What i wanted was my own babyhood back, and righted. What i wanted was to feel whole--to feel contentment in the moment, to know happiness. I finally have the peace that i have been waiting for all my life.

Now, i worry that it will be shattered tomorrow. And i suppose that worry is natural under the circumstances. It's probably the lingering effects of post traumatic stress talking.

Old habits, baby. If you dont kill them, you will die a slow death of million little anxieties!

7 Comments:

At 3:16 AM, Blogger niobe said...

I'm impressed that you've been able to understand and overcome your difficult childhood. Those kind of deep seated traumas are, I think, the most difficult to deal with, because, over time, they become almost a part of yourself and it's difficult (at least it is for me) to distinguish your self from your reaction to the terrible things that happened to you.

Prayers for your husband.

 
At 11:52 AM, Blogger Lut C. said...

I know that gripping fear, though it wasn't an operation that triggered it. I hope the surgery goes well.

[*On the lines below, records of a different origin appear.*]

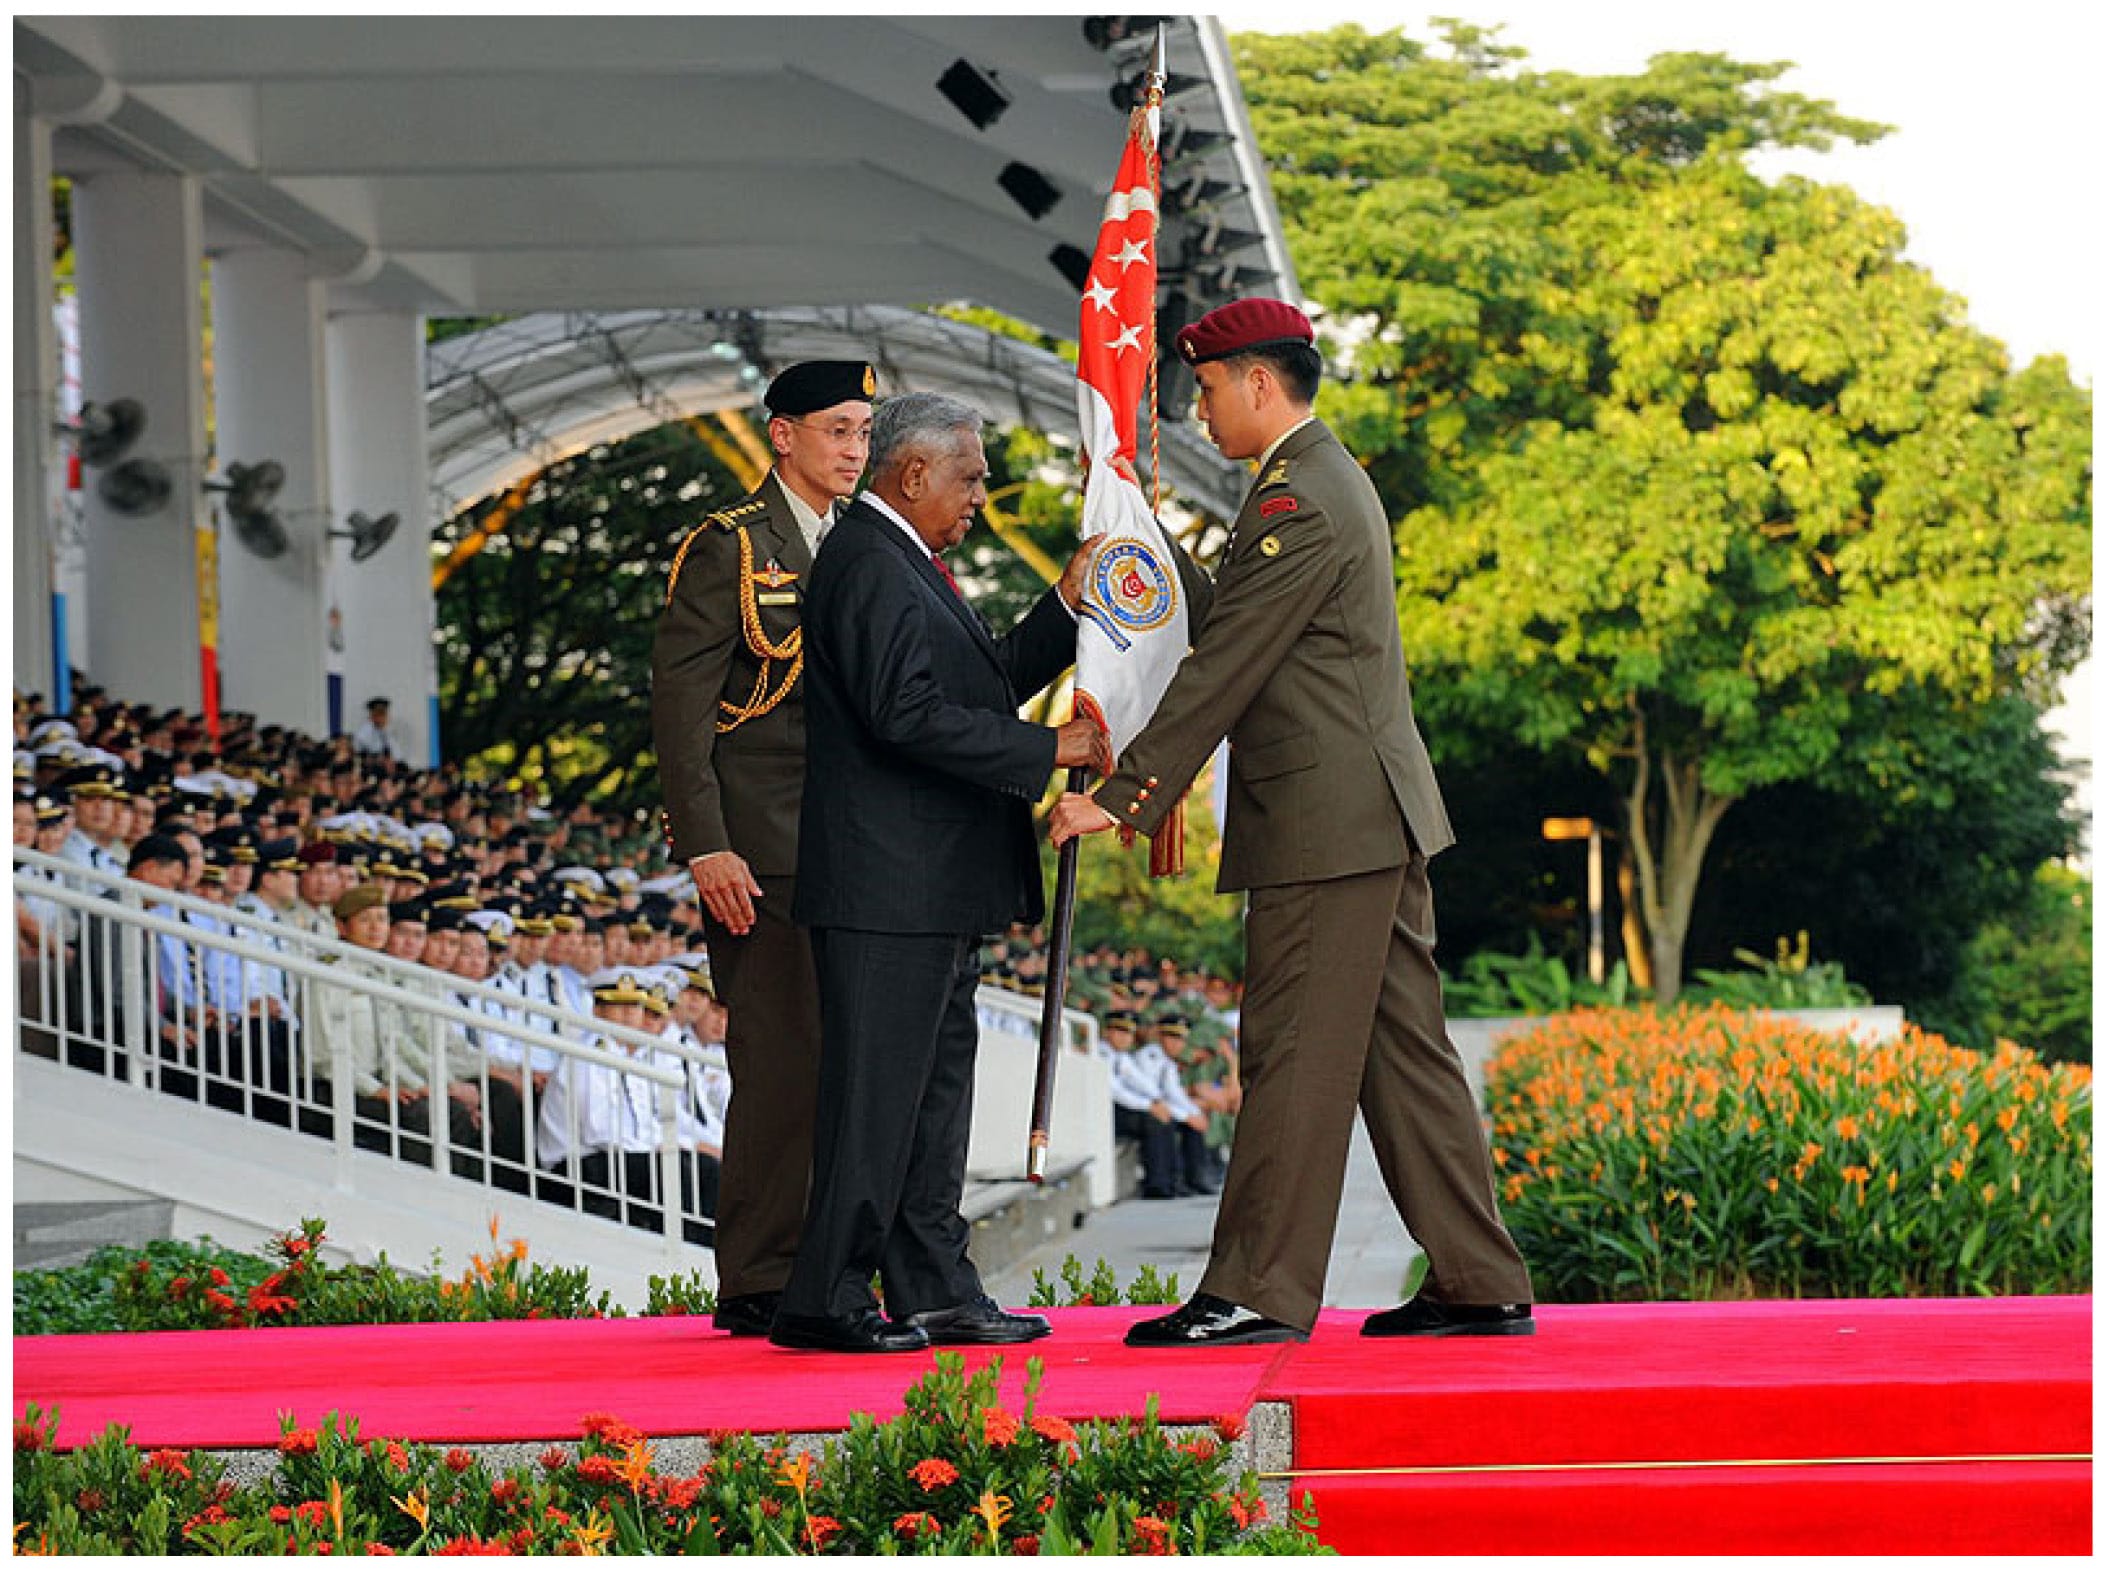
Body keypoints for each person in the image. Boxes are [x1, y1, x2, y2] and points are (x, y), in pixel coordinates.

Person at [1052, 297, 1535, 1346]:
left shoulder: (1298, 497)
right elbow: (1235, 619)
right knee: (1398, 1056)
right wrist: (1139, 537)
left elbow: (1227, 664)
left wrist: (1125, 795)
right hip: (1361, 815)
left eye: (1211, 389)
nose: (1201, 409)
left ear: (1260, 384)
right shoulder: (1310, 483)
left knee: (1289, 1052)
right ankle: (1477, 1276)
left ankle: (1259, 1290)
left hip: (1328, 826)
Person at [768, 390, 1104, 1354]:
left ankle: (931, 1284)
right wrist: (1047, 751)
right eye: (970, 475)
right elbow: (903, 715)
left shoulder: (903, 560)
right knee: (878, 1100)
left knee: (928, 1102)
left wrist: (1064, 609)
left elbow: (979, 680)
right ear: (911, 474)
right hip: (889, 887)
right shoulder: (871, 562)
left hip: (926, 887)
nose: (981, 495)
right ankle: (825, 1294)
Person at [651, 359, 875, 1337]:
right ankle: (758, 1272)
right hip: (762, 848)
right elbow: (681, 708)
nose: (854, 451)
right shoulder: (732, 547)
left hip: (853, 847)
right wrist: (707, 844)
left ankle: (828, 1266)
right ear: (782, 435)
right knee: (781, 1063)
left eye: (865, 432)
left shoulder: (863, 542)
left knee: (845, 1065)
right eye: (836, 430)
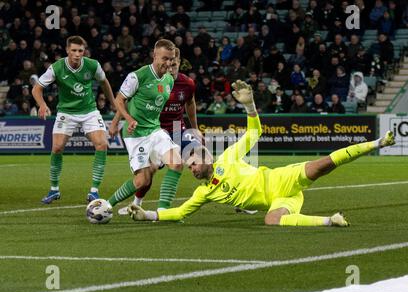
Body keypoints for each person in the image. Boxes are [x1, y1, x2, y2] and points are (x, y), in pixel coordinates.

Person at [129, 80, 396, 227]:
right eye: (189, 166)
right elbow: (179, 213)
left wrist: (250, 106)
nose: (192, 168)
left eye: (194, 162)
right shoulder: (203, 193)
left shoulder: (229, 157)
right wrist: (149, 215)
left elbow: (254, 134)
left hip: (281, 180)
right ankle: (330, 221)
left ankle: (377, 143)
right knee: (272, 220)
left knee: (324, 164)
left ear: (207, 157)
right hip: (280, 200)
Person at [109, 48, 202, 215]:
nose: (170, 65)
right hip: (147, 131)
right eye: (166, 60)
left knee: (198, 159)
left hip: (173, 129)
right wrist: (119, 122)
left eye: (173, 62)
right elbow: (125, 100)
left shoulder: (183, 83)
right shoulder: (143, 77)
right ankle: (132, 203)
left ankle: (233, 195)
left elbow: (190, 104)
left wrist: (194, 128)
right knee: (145, 177)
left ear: (179, 62)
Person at [32, 36, 117, 204]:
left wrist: (113, 103)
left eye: (80, 51)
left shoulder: (93, 65)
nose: (77, 54)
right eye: (74, 51)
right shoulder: (57, 68)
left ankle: (94, 191)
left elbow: (104, 82)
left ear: (84, 51)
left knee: (102, 144)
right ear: (67, 51)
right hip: (66, 112)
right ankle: (54, 189)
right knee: (56, 148)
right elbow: (37, 88)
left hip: (89, 111)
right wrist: (42, 105)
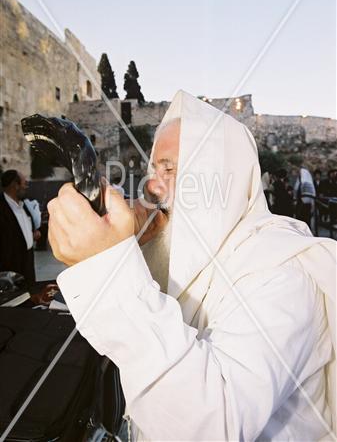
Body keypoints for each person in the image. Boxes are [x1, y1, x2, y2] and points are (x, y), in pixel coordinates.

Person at [48, 91, 336, 441]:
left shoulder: (282, 272)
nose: (152, 185)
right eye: (154, 169)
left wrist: (108, 272)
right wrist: (127, 250)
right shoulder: (187, 256)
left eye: (169, 169)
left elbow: (211, 425)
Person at [0, 170, 40, 287]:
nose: (26, 186)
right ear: (15, 185)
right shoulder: (2, 208)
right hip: (10, 269)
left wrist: (32, 232)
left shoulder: (22, 205)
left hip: (27, 262)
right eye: (24, 183)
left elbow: (22, 226)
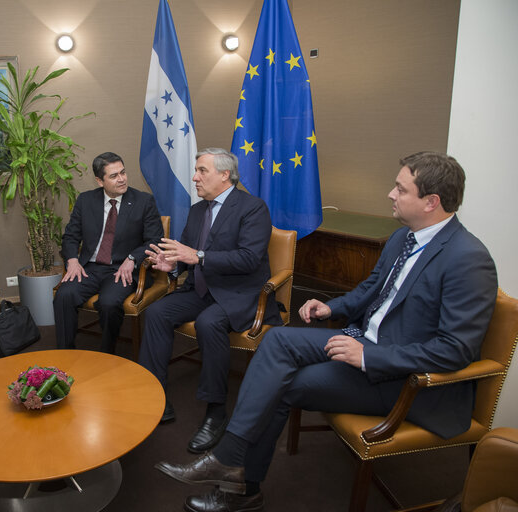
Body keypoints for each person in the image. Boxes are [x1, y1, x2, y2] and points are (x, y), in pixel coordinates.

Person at [155, 151, 498, 512]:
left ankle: (241, 487)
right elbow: (372, 289)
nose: (390, 195)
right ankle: (231, 463)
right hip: (365, 342)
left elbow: (455, 349)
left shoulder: (468, 258)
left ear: (431, 202)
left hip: (405, 379)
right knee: (276, 339)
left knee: (281, 384)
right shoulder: (402, 238)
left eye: (401, 188)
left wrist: (370, 355)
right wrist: (332, 307)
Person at [139, 147, 281, 454]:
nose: (195, 177)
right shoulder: (196, 210)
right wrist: (172, 264)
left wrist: (198, 256)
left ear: (224, 174)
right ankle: (154, 393)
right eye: (196, 170)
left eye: (202, 171)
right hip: (201, 288)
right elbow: (187, 254)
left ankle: (216, 412)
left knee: (209, 323)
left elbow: (248, 258)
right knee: (157, 312)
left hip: (238, 293)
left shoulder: (253, 208)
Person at [54, 152, 163, 353]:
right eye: (113, 176)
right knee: (64, 295)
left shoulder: (144, 201)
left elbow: (155, 239)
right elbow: (70, 236)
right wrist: (72, 260)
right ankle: (65, 353)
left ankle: (107, 353)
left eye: (123, 172)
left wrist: (133, 258)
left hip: (123, 269)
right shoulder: (85, 201)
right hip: (91, 268)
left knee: (109, 303)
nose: (121, 179)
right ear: (99, 180)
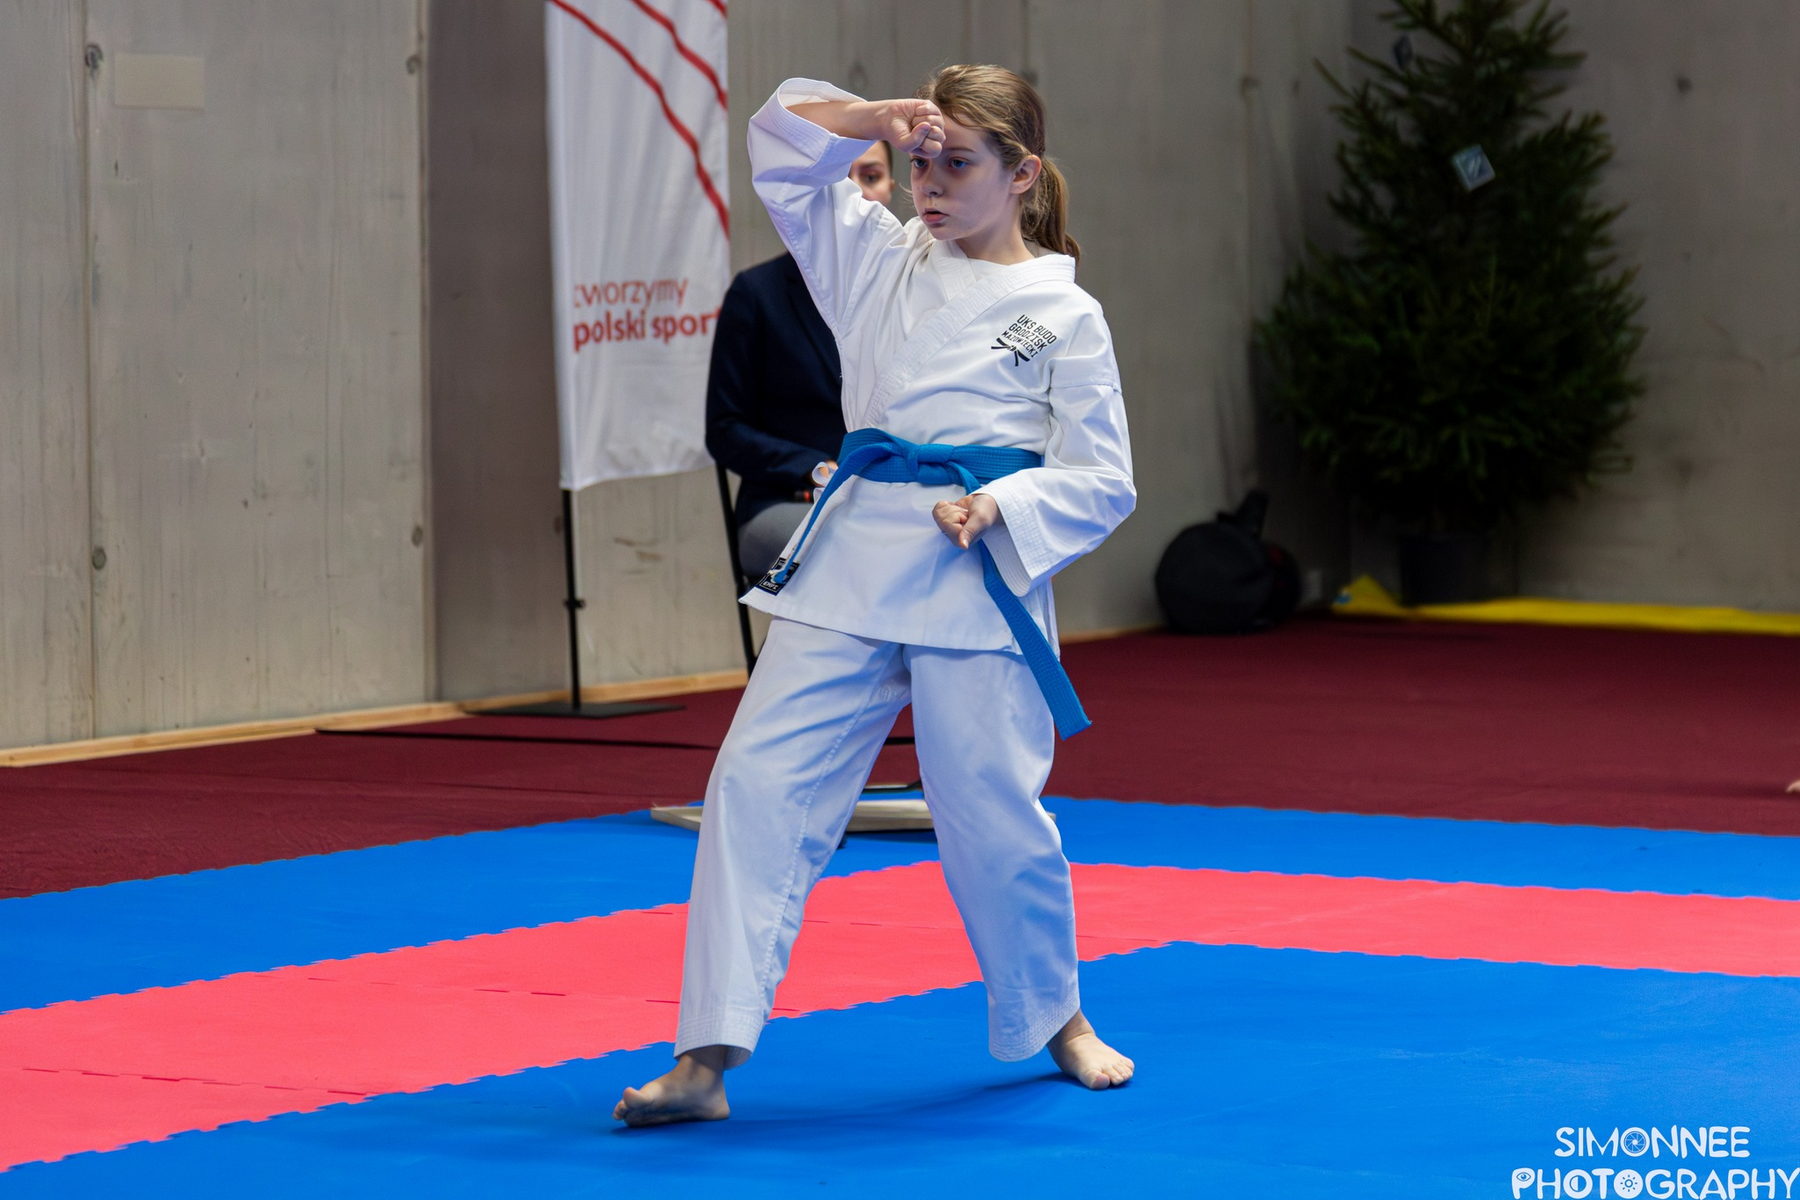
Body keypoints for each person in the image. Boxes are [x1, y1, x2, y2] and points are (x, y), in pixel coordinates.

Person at [616, 65, 1136, 1127]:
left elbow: (1103, 478)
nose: (930, 185)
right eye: (920, 162)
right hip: (852, 559)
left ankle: (1059, 1016)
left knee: (990, 816)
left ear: (1022, 174)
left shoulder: (1064, 311)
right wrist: (869, 118)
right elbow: (780, 148)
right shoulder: (872, 255)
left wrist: (1003, 505)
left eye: (959, 165)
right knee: (754, 788)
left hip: (975, 574)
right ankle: (706, 1055)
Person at [707, 141, 896, 578]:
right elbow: (725, 430)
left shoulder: (911, 288)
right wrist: (816, 470)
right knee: (864, 551)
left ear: (891, 187)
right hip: (788, 497)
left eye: (870, 176)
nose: (855, 192)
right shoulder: (758, 294)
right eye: (838, 177)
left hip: (891, 494)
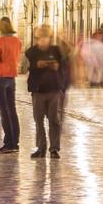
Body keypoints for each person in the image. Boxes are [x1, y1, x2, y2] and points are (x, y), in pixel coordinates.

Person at [24, 26, 66, 159]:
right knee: (38, 120)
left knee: (54, 119)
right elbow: (27, 66)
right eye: (40, 38)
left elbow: (64, 65)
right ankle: (41, 148)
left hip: (53, 89)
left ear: (49, 38)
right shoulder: (31, 52)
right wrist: (36, 65)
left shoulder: (56, 50)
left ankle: (54, 148)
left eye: (45, 37)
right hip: (38, 90)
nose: (43, 41)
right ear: (37, 39)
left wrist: (57, 66)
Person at [0, 18, 23, 154]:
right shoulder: (17, 41)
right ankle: (15, 142)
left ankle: (9, 143)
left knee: (4, 110)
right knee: (12, 109)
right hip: (11, 76)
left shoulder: (0, 41)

You sound relieved, and I think that's great.

 
At 6:42 PM, Blogger Donna said...

I could have written this post (well, most of it anyway). After many years of therapy I finally nixed my want of fixing my childhood, but I can't get rid of that urge to understand it -- how other people could be so cruel and the regret at how I responded (or neglected to do so). I hope by now your anxiety has been washed away by tears of relief.

 
At 11:29 AM, Blogger Kellie with an "ie" said...

I am sending good thoughts to you and your husband, that you got only wonderful news from his surgery.

 
At 8:42 PM, Anonymous Anonymous said...

as i was reading your entry, I can see myself in you. When I was young, I was telling myself, if one day I will have a child, they will not suffer the way I did. It is just the thought of fixing my life by having a happy family of my own but you are right, it can't be fixed by that, happiness should begin in ourselves. I wish I am now in your position of acceptance, right now I am still having trouble thinking that I might not have a child. I do comment very seldom on blogs but I read a lot of it. Your post has been inspirational to me.

I am praying for your husband about his surgery. Hopefully, all will be well.

 
At 8:49 PM, Anonymous Anonymous said...

I hope your hubby is doing well.

 
At 6:04 AM, Blogger Kris said...

Please post with an update on your husband. Thinking and praying all went well.